Netflix can do it all. Producing some of the most interesting and even subversive adult and complex films of recent years. And also, to launch its pre-production algorithm, a factory of highly processed audiovisual content to end up creating some of the season’s most embarrassing nonsense, which also stars more or less fallen stars. The latest example of this hodgepodge of earlier bad ideas (calling them referees would be a compliment) is Day Shift, a vampire action comedy directed by newcomer JJ Perry and whose cast is commanded by a dejected Jamie Foxx.

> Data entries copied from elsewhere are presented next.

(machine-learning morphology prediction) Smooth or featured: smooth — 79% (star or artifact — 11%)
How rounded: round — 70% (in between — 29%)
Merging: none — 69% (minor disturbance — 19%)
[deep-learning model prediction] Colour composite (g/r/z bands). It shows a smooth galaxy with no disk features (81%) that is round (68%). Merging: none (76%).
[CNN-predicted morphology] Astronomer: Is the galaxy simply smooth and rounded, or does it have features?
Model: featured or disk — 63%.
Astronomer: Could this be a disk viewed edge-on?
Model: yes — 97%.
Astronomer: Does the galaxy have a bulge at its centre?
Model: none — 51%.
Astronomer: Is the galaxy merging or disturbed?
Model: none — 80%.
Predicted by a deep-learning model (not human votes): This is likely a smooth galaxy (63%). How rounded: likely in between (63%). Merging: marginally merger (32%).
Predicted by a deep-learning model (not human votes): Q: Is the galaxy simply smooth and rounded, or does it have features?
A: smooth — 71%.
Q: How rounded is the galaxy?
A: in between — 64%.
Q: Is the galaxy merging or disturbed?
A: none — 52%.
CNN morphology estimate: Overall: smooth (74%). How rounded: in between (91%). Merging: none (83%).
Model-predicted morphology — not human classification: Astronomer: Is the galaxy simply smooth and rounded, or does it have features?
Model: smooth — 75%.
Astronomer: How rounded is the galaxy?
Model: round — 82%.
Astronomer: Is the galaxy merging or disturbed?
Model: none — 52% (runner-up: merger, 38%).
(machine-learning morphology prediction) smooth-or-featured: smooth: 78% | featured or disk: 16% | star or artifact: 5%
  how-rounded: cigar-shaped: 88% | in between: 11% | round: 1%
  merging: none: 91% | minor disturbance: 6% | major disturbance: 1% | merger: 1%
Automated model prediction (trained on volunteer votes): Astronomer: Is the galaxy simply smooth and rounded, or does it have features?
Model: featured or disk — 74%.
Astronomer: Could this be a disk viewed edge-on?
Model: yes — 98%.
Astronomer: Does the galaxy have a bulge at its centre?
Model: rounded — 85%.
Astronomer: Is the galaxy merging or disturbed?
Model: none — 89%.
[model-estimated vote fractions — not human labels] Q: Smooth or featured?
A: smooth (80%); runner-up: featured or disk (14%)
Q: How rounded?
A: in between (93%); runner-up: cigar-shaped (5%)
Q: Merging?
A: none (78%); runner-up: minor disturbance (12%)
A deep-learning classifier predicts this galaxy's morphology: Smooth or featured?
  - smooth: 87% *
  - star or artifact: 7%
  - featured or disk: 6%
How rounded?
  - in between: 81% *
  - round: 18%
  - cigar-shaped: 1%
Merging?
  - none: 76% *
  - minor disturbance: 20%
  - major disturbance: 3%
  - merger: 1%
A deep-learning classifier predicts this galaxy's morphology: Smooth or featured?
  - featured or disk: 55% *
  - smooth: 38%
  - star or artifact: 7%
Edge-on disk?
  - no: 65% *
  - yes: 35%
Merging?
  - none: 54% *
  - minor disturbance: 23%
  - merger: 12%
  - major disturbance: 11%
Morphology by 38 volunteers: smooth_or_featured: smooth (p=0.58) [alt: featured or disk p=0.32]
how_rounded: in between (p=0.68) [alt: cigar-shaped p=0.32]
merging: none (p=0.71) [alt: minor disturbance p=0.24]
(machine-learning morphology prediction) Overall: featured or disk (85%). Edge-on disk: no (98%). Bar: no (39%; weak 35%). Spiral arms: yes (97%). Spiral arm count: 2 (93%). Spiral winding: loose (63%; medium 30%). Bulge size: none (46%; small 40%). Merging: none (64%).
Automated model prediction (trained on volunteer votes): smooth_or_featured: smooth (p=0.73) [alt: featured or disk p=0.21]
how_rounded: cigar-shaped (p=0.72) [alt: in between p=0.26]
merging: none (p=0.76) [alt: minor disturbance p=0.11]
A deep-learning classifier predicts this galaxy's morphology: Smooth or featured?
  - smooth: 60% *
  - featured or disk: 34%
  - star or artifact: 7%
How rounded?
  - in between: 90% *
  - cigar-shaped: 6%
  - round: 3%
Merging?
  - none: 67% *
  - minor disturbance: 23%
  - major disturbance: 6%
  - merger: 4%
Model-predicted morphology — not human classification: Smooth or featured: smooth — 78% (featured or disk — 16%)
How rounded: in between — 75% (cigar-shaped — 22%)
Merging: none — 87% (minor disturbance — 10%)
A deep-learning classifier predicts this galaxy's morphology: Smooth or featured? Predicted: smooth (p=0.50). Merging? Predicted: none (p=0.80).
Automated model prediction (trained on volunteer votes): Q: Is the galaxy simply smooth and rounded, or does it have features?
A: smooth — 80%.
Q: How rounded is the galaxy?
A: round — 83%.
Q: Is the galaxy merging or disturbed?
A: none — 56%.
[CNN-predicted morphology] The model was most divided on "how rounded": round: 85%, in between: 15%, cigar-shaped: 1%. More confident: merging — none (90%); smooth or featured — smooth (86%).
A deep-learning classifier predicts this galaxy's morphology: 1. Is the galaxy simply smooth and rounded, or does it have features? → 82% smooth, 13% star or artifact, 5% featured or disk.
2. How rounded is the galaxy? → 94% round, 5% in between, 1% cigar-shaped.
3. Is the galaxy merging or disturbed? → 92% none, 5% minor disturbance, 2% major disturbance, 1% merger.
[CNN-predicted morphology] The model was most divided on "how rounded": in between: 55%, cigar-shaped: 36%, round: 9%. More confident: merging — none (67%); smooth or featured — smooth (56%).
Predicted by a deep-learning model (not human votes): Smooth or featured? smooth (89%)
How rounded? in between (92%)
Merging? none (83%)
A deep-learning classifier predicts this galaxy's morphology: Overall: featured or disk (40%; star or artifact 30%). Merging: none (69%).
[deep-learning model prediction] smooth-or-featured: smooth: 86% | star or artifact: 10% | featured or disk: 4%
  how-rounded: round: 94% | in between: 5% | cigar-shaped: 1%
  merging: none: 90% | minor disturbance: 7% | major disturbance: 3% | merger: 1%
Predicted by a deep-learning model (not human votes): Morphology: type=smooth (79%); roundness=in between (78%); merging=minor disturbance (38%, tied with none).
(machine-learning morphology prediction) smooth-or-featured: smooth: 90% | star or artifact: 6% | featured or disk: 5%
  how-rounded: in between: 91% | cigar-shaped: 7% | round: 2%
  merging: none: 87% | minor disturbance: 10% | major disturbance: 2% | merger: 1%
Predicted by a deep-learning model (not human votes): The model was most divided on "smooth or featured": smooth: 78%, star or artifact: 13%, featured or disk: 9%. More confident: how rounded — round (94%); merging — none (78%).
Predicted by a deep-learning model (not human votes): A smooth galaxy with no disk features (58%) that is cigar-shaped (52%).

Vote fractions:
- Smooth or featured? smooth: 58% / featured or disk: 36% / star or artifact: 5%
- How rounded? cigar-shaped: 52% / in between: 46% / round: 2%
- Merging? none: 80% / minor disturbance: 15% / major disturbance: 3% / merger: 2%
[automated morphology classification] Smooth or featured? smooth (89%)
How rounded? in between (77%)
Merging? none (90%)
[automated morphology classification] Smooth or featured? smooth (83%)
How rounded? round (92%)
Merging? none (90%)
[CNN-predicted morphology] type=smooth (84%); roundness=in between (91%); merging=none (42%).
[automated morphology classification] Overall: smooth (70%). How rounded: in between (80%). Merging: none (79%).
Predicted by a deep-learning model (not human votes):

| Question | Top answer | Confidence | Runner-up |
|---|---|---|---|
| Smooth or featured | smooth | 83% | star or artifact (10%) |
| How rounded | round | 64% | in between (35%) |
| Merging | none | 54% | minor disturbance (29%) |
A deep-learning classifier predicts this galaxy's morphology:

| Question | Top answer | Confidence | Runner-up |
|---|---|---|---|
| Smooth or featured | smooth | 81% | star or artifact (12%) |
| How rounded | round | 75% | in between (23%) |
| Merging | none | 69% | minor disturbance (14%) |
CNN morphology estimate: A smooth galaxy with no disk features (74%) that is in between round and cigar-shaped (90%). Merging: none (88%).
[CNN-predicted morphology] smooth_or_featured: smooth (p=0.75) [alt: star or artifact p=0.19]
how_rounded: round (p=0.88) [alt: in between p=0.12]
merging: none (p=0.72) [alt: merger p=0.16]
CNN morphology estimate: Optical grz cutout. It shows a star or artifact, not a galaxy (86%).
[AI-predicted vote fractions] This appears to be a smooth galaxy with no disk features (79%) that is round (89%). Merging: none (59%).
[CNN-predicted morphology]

With this series-ready behavior, it seems mandatory to (supposedly) start with a strong opening sequence that doesn’t force you to rethink, and therefore continue to track recreational food with the platform’s search engine. But in these early minutes, no matter how high they are in terms of sound, the inability of the architects can usually be guessed at. That’s what happens in Day Shift with the introduction of its main character: a pool cleaner from Los Angeles, a father of a separated family in the process of divorce who spends his days killing some beings who call themselves vampires but can resemble vampires, and you never know what your goal is. It sounds like bullshit, and it is, but sometimes goofy movies can have a refreshing sense of the Dionysian, and other times they can be just as stupid as they appear from afar.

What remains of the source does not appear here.